Problem
Could you copy the lines below, from the line with "genus: Opisthocomus" to the line with "genus: Vaccinium", both included, reproducing each one word for word?

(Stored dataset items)
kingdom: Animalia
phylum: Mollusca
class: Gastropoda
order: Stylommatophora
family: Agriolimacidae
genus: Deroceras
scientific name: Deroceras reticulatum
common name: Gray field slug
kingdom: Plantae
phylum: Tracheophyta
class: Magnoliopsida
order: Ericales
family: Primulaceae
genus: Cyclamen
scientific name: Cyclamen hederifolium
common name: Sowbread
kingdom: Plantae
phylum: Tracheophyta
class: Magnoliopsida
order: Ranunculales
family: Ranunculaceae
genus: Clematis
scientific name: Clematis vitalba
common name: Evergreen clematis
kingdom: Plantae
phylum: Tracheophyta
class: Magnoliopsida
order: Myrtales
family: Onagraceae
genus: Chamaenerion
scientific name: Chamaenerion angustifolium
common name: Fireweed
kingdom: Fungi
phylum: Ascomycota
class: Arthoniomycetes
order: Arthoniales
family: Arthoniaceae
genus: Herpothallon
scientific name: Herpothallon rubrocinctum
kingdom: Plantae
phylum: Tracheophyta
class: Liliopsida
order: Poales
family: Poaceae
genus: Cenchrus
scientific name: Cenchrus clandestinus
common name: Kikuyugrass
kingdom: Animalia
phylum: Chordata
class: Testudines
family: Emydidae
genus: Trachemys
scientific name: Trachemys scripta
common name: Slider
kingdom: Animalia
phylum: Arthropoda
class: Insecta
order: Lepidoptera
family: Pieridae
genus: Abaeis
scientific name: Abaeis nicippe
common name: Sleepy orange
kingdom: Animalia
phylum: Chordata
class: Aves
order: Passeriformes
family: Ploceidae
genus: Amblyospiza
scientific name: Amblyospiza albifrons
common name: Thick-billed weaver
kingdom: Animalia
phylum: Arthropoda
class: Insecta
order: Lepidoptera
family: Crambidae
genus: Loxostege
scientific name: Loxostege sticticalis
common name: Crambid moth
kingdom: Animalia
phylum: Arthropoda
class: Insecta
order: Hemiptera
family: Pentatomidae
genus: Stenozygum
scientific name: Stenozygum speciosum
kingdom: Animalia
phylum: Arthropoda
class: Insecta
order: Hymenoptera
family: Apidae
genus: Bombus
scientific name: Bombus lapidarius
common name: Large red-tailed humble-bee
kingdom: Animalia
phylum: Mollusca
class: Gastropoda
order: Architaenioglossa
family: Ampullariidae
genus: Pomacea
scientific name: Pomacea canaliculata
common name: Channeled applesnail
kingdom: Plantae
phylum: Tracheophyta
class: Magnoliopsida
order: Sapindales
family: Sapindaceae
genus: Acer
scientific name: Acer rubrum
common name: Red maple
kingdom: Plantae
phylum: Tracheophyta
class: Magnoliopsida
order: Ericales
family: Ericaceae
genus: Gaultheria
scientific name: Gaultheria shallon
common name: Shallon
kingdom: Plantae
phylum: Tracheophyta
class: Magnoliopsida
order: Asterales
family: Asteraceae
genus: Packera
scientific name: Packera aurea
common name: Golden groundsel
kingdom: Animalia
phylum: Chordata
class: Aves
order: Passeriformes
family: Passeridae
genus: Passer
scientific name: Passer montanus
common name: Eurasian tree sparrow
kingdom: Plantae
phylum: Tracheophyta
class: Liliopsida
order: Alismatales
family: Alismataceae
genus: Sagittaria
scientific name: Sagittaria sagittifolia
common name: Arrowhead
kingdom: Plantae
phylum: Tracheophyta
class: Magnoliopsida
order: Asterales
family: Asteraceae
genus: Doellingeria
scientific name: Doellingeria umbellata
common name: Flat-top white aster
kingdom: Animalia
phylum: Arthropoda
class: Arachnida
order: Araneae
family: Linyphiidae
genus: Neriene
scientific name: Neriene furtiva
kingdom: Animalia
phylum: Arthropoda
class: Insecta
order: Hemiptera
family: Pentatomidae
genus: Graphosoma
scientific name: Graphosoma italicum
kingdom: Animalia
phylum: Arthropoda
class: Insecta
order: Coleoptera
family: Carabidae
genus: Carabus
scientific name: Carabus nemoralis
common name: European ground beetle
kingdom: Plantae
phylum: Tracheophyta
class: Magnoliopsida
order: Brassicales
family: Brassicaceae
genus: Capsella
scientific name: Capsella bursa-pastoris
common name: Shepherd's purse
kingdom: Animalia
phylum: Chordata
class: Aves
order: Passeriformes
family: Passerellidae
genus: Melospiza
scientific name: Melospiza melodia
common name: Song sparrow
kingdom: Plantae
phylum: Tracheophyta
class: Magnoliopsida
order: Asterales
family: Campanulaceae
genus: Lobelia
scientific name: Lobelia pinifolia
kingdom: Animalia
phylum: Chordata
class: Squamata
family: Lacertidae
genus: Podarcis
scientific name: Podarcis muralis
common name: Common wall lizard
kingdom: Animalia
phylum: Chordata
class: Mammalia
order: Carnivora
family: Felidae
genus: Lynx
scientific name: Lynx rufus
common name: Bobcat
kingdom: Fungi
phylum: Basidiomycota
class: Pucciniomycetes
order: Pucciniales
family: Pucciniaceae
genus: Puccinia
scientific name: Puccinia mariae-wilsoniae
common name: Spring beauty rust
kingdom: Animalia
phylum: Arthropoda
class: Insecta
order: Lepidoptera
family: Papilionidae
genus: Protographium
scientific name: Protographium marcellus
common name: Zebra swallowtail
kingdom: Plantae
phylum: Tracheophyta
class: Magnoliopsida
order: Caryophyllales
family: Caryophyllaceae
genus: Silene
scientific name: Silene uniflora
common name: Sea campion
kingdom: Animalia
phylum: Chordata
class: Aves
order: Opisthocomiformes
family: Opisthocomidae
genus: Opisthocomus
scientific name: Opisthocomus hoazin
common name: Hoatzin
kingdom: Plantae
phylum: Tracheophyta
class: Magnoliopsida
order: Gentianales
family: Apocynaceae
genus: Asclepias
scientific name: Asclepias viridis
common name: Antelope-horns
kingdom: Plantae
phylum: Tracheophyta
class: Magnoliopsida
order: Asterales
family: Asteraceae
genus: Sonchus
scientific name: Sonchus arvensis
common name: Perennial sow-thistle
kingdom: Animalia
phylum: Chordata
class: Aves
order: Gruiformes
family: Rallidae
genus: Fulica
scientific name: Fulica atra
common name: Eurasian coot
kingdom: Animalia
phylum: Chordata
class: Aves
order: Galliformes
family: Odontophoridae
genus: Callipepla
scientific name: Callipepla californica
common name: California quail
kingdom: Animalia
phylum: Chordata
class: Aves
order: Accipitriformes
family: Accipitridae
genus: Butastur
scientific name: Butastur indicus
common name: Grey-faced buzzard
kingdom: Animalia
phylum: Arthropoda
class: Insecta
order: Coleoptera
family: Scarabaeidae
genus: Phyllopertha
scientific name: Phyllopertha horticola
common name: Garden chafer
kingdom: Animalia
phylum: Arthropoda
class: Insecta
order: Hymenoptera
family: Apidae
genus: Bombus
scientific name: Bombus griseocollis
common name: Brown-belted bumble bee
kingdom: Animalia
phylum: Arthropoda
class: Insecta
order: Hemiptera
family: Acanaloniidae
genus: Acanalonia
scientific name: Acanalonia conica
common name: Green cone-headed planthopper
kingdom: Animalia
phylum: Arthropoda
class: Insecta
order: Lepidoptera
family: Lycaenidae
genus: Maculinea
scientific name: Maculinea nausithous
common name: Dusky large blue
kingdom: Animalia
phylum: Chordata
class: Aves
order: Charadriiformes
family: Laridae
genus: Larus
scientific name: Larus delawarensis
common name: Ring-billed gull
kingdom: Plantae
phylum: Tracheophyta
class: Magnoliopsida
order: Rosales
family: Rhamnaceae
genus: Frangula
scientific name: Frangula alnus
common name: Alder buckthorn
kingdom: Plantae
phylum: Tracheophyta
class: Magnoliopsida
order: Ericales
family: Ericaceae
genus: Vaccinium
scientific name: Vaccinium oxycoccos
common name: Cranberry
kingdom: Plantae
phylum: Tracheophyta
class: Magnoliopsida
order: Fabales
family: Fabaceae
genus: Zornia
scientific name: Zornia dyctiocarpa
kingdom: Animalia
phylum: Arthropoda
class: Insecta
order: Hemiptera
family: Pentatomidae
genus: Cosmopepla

The solution
genus: Opisthocomus
scientific name: Opisthocomus hoazin
common name: Hoatzin
kingdom: Plantae
phylum: Tracheophyta
class: Magnoliopsida
order: Gentianales
family: Apocynaceae
genus: Asclepias
scientific name: Asclepias viridis
common name: Antelope-horns
kingdom: Plantae
phylum: Tracheophyta
class: Magnoliopsida
order: Asterales
family: Asteraceae
genus: Sonchus
scientific name: Sonchus arvensis
common name: Perennial sow-thistle
kingdom: Animalia
phylum: Chordata
class: Aves
order: Gruiformes
family: Rallidae
genus: Fulica
scientific name: Fulica atra
common name: Eurasian coot
kingdom: Animalia
phylum: Chordata
class: Aves
order: Galliformes
family: Odontophoridae
genus: Callipepla
scientific name: Callipepla californica
common name: California quail
kingdom: Animalia
phylum: Chordata
class: Aves
order: Accipitriformes
family: Accipitridae
genus: Butastur
scientific name: Butastur indicus
common name: Grey-faced buzzard
kingdom: Animalia
phylum: Arthropoda
class: Insecta
order: Coleoptera
family: Scarabaeidae
genus: Phyllopertha
scientific name: Phyllopertha horticola
common name: Garden chafer
kingdom: Animalia
phylum: Arthropoda
class: Insecta
order: Hymenoptera
family: Apidae
genus: Bombus
scientific name: Bombus griseocollis
common name: Brown-belted bumble bee
kingdom: Animalia
phylum: Arthropoda
class: Insecta
order: Hemiptera
family: Acanaloniidae
genus: Acanalonia
scientific name: Acanalonia conica
common name: Green cone-headed planthopper
kingdom: Animalia
phylum: Arthropoda
class: Insecta
order: Lepidoptera
family: Lycaenidae
genus: Maculinea
scientific name: Maculinea nausithous
common name: Dusky large blue
kingdom: Animalia
phylum: Chordata
class: Aves
order: Charadriiformes
family: Laridae
genus: Larus
scientific name: Larus delawarensis
common name: Ring-billed gull
kingdom: Plantae
phylum: Tracheophyta
class: Magnoliopsida
order: Rosales
family: Rhamnaceae
genus: Frangula
scientific name: Frangula alnus
common name: Alder buckthorn
kingdom: Plantae
phylum: Tracheophyta
class: Magnoliopsida
order: Ericales
family: Ericaceae
genus: Vaccinium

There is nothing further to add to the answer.